Para entender la complejidad de este desencuentro, es imperativo familiarizarse con nuestro contexto histórico boliviano, lo que involucra una forma de vida y vivencia muy antigua precolonial, el genocidio de estos pueblos y formas de vida durante la colonia y la realidad mestiza que se desenvuelve en nuestro territorio durante los últimos 500 y poco más años. Las personas que practicamos tradiciones como la Navidad tenemos vidas en las que la disonancia forma parte de nuestro entendimiento de lo ‘normal’, como el adornado de nuestra casa con botas de nieve mientras usamos chancletas.

Deconstruir una sociedad diversa como la que es Bolivia puede ser todo menos sencillo. Sin embargo, es importante que comencemos a estudiar nuestra historia en relación a su contexto, lo que involucra repensar nuestras tradiciones y permitir que estas evolucionen paralelamente a nuestro incremento de conocimiento, sabiduría y consciencia. Si no logramos erradicar tradiciones ajenas a nuestras tierras, que sea por el cariño que hemos desarrollado al crecer con ellas y no por la ignorancia de sus orígenes. Parte de evitar esta ignorancia es el entablar relaciones con las tradiciones que muchxs de nosotrxs también tenemos heredadas pero, hasta cierto punto, olvidadas.

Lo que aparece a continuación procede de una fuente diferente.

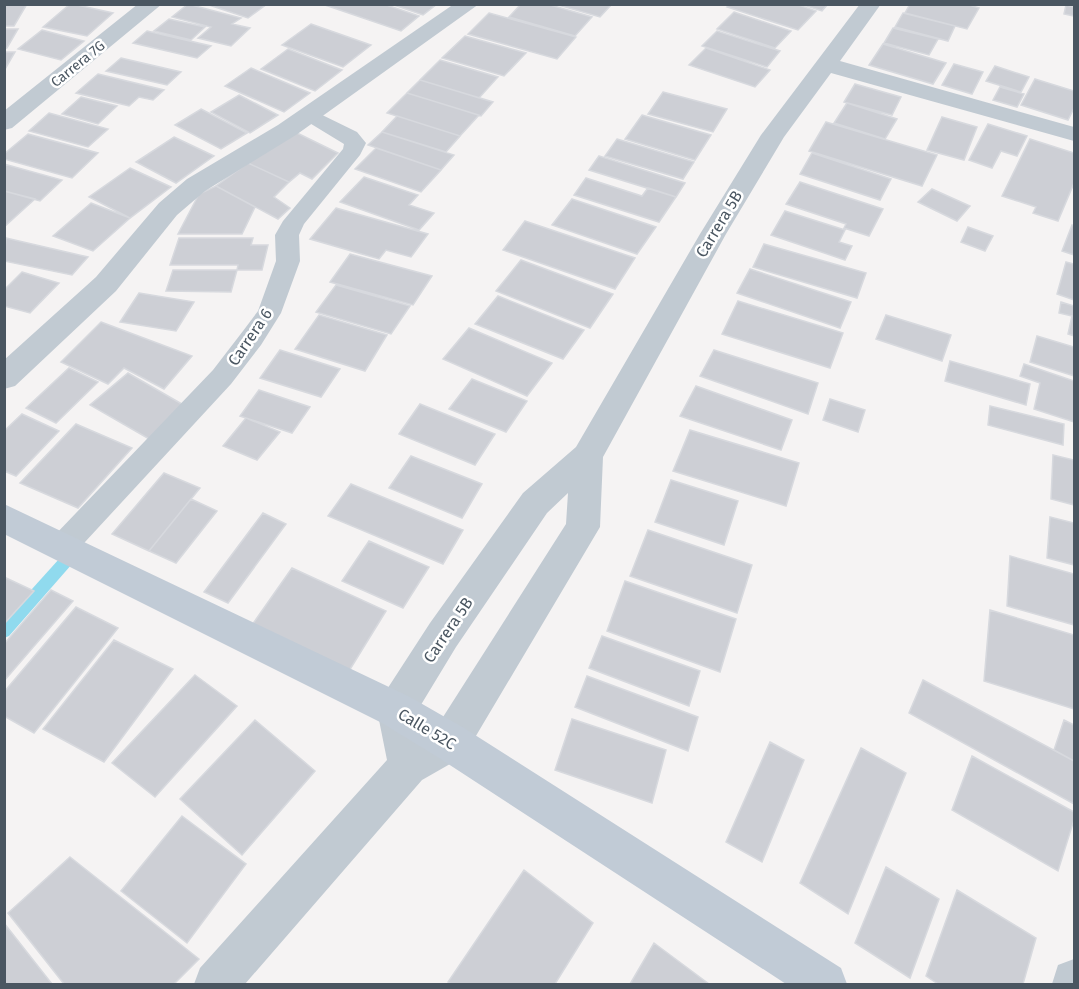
<svg xmlns="http://www.w3.org/2000/svg" width="1079" height="989" viewBox="0 0 1079 989" font-family="'Fira Sans',sans-serif">
<style>
.lines{fill:none;stroke-linecap:round;stroke-linejoin:round}
.stream{fill:#90daee;fill-rule:evenodd}
.building{fill:#cdcfd5;stroke:#d7d9de;stroke-width:1.5}
.lane{fill:#c1cad2;fill-rule:evenodd}
.street{fill:#c1cad2;fill-rule:evenodd}
.secondary{fill:#c1cbd6;fill-rule:evenodd}
.labels{text-anchor:middle;dominant-baseline:central;stroke-width:5;stroke-linejoin:round;paint-order:stroke}
.far-street-label{font-size:14px;fill:#4a5661;stroke:#fff}
.street-label{font-size:16px;fill:#4a5661;stroke:#fff}
</style>
<rect width="100%" height="100%" fill="#f5f3f3"/>
<g class="lines">
<path class="stream" d="M74,546l5,2 2,4 -2,4 -70,80 -5,2v-18l65,-72z"/>
</g>
<path class="building" d="M4,4h23l-13,22h-10z
M70,4h3l40,9 -26,23 -44,-9z
M188,4l53,14 -9,6 18,4 -19,18 -33,-8 13,-11 -39,-10z
M206,4h61l-19,14z
M322,4h62l35,12 -18,15z
M391,4h46l-14,11z
M521,4h26l45,13 -17,19 -66,-19z
M555,4h57l-12,13z
M730,4h66l20,7 -18,19 -71,-23z
M801,4h27l-6,7z
M910,4h56l13,4 -12,21 -62,-16z
M1066,5l8,2v9l-10,-2z
M734,12l57,19 -16,17 -58,-19z
M489,13l87,24 -19,22 -89,-25z
M903,13l52,13 -7,15 -53,-14z
M169,19l36,8 -14,13 -37,-9z
M311,24l60,21 -28,22 -61,-22z
M893,28l45,11 -9,16 -45,-12z
M4,29h14l-11,19 -3,1z
M42,30l42,11 -23,19 -43,-11z
M147,31l64,15 -14,12 -64,-15z
M717,31l63,20 -13,16 -65,-21z
M465,36l61,17 -22,23 -62,-18z
M883,44l63,19 -13,21 -64,-19z
M706,48l64,22 -15,17 -66,-22z
M288,49l54,21 -27,21 -54,-22z
M4,52h11l-11,19z
M121,58l60,14 -14,13 -61,-14z
M440,60l58,17 -19,21 -59,-18z
M954,64l29,8 -11,22 -30,-9z
M995,66l34,11 -8,15 -35,-11z
M251,68l59,25 -26,19 -59,-26z
M98,74l66,16 -11,10 -14,-3 -10,9 -53,-13z
M1035,79l39,12v17l-6,12 -47,-15z
M420,80l73,22 -12,14 -74,-23z
M855,84l46,13 -9,18 -48,-13z
M1000,87l24,7 -7,13 -24,-7z
M663,92l64,17 -14,23 -65,-18z
M407,93l72,22 -19,21 -73,-23z
M239,95l39,20 -28,18 -39,-21z
M81,97l36,9 -19,18 -36,-10z
M847,103l50,16 -12,20 -51,-16z
M201,109l46,24 -26,16 -46,-24z
M49,113l59,16 -20,18 -59,-16z
M642,115l69,20 -16,25 -70,-21z
M397,116l63,20 -14,16 -64,-20z
M942,117l35,10 -13,33 -37,-10z
M826,122l111,33 -15,31 -113,-35z
M988,124l39,12 -10,20 -16,-5 -9,17 -23,-8z
M295,132l43,21 -26,26 -12,-6 -11,9 -41,-19z
M382,132l72,23 -13,15 -73,-25z
M28,134l70,19 -26,25 -68,-19v-5z
M174,137l40,19 -38,27 -40,-21z
M617,139l77,23 -11,17 -78,-23z
M1030,139l44,14v30l-16,38 -25,-8 3,-6 -34,-11z
M376,148l65,22 -20,22 -66,-23z
M812,153l79,26 -11,21 -80,-26z
M599,156l86,27 -9,14 -87,-27z
M248,163l41,19 -15,15 16,11 -12,11 -62,-33z
M4,164l58,16 -22,21 -36,-10z
M130,168l41,19 -41,31 -41,-21z
M364,177l54,18 -9,10 25,8 -15,17 -79,-28z
M586,178l56,18 6,-8 28,9 -17,25 -85,-27z
M800,182l83,27 -14,27 -25,-8 2,-4 -60,-20z
M216,186l39,21 -13,27h-64l21,-40z
M932,189l38,17 -13,15 -39,-19z
M4,191l31,8 -31,28z
M572,199l84,28 -19,27 -85,-29z
M91,203l39,15 -37,33 -40,-15z
M336,208l92,26 -17,23 -25,-7 -7,9 -69,-20z
M785,211l60,19 -6,12 13,4 -7,14 -74,-25z
M525,221l110,37 -20,31 -112,-39z
M1072,225l2,1v29l-12,-4z
M968,227l25,9 -8,15 -24,-9z
M6,238l82,19 -16,18 -68,-14z
M179,238h74l-2,7h17l-6,25h-25l1,-5h-68z
M764,244l102,29 -9,25 -104,-31z
M350,254l82,22 -19,29 -83,-23z
M521,260l92,34 -23,34 -94,-37z
M1066,262l8,2v36l-17,-6z
M750,269l101,33 -11,26 -103,-35z
M173,270h64l-6,22 -65,-1z
M22,272l37,11 -29,30 -26,-7v-16z
M336,285l74,21 -19,28 -75,-22z
M139,293l55,9 -18,29 -56,-9z
M498,296l86,34 -21,29 -88,-35z
M738,301l105,32 -13,35 -108,-34z
M1061,302l13,4v30l-6,-2 4,-18 -13,-3z
M319,315l68,20 -22,36 -70,-22z
M886,315l65,20 -9,26 -66,-22z
M101,322l91,34 -28,33 -40,-21 -16,16 -47,-22z
M469,328l83,35 -25,33 -84,-37z
M1037,336l37,11v29l-44,-14z
M280,350l60,19 -19,28 -61,-19z
M714,350l104,33 -10,31 -108,-38z
M950,361l80,23 -4,21 -81,-24z
M1024,364l50,17v41l-40,-13 6,-26 -20,-7z
M69,368l29,14 -42,41 -30,-15z
M128,373l59,34 -36,33 -61,-35z
M472,379l55,22 -21,31 -57,-23z
M696,386l96,34 -11,30 -101,-34z
M259,390l51,17 -18,26 -52,-17z
M830,399l35,11 -7,22 -35,-12z
M420,404l75,30 -20,31 -76,-31z
M990,406l74,18 -1,21 -75,-20z
M22,414l37,17 -43,45 -12,-5v-40z
M246,418l34,14 -23,28 -34,-14z
M76,424l56,24 -54,60 -58,-25z
M690,430l109,33 -13,43 -113,-35z
M1053,455l21,5v45l-23,-6z
M411,456l71,28 -20,34 -73,-30z
M164,473l36,15 -51,63 -37,-17z
M671,480l67,21 -14,44 -69,-23z
M351,484l112,46 -20,34 -115,-48z
M191,499l26,12 -41,52 -27,-12z
M263,513l23,11 -58,79 -24,-11z
M1050,517l24,6v42l-27,-7z
M648,530l104,35 -15,48 -107,-37z
M369,541l60,26 -26,41 -61,-27z
M1010,556l64,18v51l-67,-19z
M292,568l94,43 -37,60 -97,-46z
M4,577l30,14 -30,33z
M625,581l111,38 -16,53 -113,-41z
M51,590l22,11 -69,80v-37z
M76,607l42,21 -84,105 -30,-17v-24z
M990,610l84,25v74l-90,-28z
M602,636l98,35 -11,35 -100,-38z
M114,640l59,29 -69,93 -61,-33z
M195,675l42,31 -82,91 -43,-34z
M587,676l111,41 -10,34 -113,-44z
M923,680l151,81v43l-165,-91z
M572,719l94,31 -14,53 -97,-33z
M255,720l60,51 -73,84 -62,-56z
M1064,720l10,5v36l-20,-11z
M770,742l34,18 -42,102 -36,-20z
M861,748l45,25 -58,141 -48,-31z
M972,756l102,56v8l-16,51 -106,-61z
M182,816l64,48 -59,79 -66,-52z
M70,857l129,102 -25,25h-110l-56,-71z
M886,867l53,32 -29,79 -55,-35z
M524,870l69,53 -38,61h-104l-3,-2z
M957,890l79,48 -13,46h-85l-12,-8z
M4,923l48,61h-48z
M654,943l55,41h-79z"/>
<g class="lines">
<path class="lane" d="M310,109l47,23 9,11 -6,12 -56,69 -5,11 1,26 -19,52 -20,32 -30,39 -158,171 -10,4 -10,-4 -5,-9 5,-9 160,-167 30,-39 15,-20 18,-50 -1,-26 8,-14 60,-72 1,-5 -41,-25 -3,-4 3,-4z"/>
<path class="street" d="M138,4h24l-150,124 -8,2v-19z
M454,4h25l-183,131 -91,56 -28,24 -61,76 -101,95 -11,3v-29l92,-83 63,-74 28,-24 91,-54z
M860,4h21l-41,57 234,66v14l-243,-68 -47,64 -58,97 -123,223 -3,70 -136,229 -42,24 -177,204h-51l6,-16 187,-208 -10,-50 5,-13 48,-74 93,-130 53,-46 124,-213 61,-99zM568,493l-2,31 -130,204 -15,9 -5,-24 40,-66 91,-134z
M1074,959v25h-22l6,-19z"/>
<path class="secondary" d="M4,504l406,193 54,31 377,240 6,16h-61l-350,-228 -54,-33 -378,-189z"/>
</g>
<g class="labels">
<g class="far-street-label">
<text transform="translate(78 64) rotate(-39)">Carrera 7G</text>
</g>
<g class="street-label">
<text transform="translate(719 224) rotate(-59)">Carrera 5B</text>
<text transform="translate(250 337) rotate(-56)">Carrera 6</text>
<text transform="translate(448 630) rotate(-56)">Carrera 5B</text>
<text transform="translate(427 729) rotate(31)">Calle 52C</text>
</g>
</g>
<rect width="1079" height="989" fill="none" stroke="#4a5661" stroke-width="12"/>
</svg>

En este sentido es crucial el entender y recordar que en Bolivia se viven tradiciones relacionadas al tiempo, el espacio, la tierra y el alimento, establecidas desde antes de la colonia y que han evolucionado a través de todo este tiempo. Hay que familiarizarse con el Willka Kuti, el Inti Raymi, el Ary Pyahu y otras formas de referirse a la renovación del ciclo anual referente a nuestro contexto propio, tangible y vivido. Esto no significa antagonizar lo europeo, ya que ello vive en una gran parte de nuestra población y nuestra historia. Tenemos que aprender a hacer coexistir nuestras herencias, dando espacio, valoración y práctica a lo que se ha gestado por miles de años a la par de los ecosistemas que habitamos. Hay que ver nuestras tradiciones más allá de sus intenciones y entender el espacio que ocupan en nuestra sociedad y vivencia colectiva. De la misma manera que cada uno tiene el derecho de practicar sus propias creencias y tradiciones, es urgente el regir las mismas desde sus esencias y sus orígenes, dando paso a su evolución a medida que nuestra vivencia también evoluciona.

La Navidad va a seguir siendo celebrada en Bolivia por muchos años más en diciembre, pero entonces devolvámosle su esencia, desajustando su nervio consumidor, sentirla en compañía con el sol y la tierra y, quién sabe, llegar a celebrarla en Junio.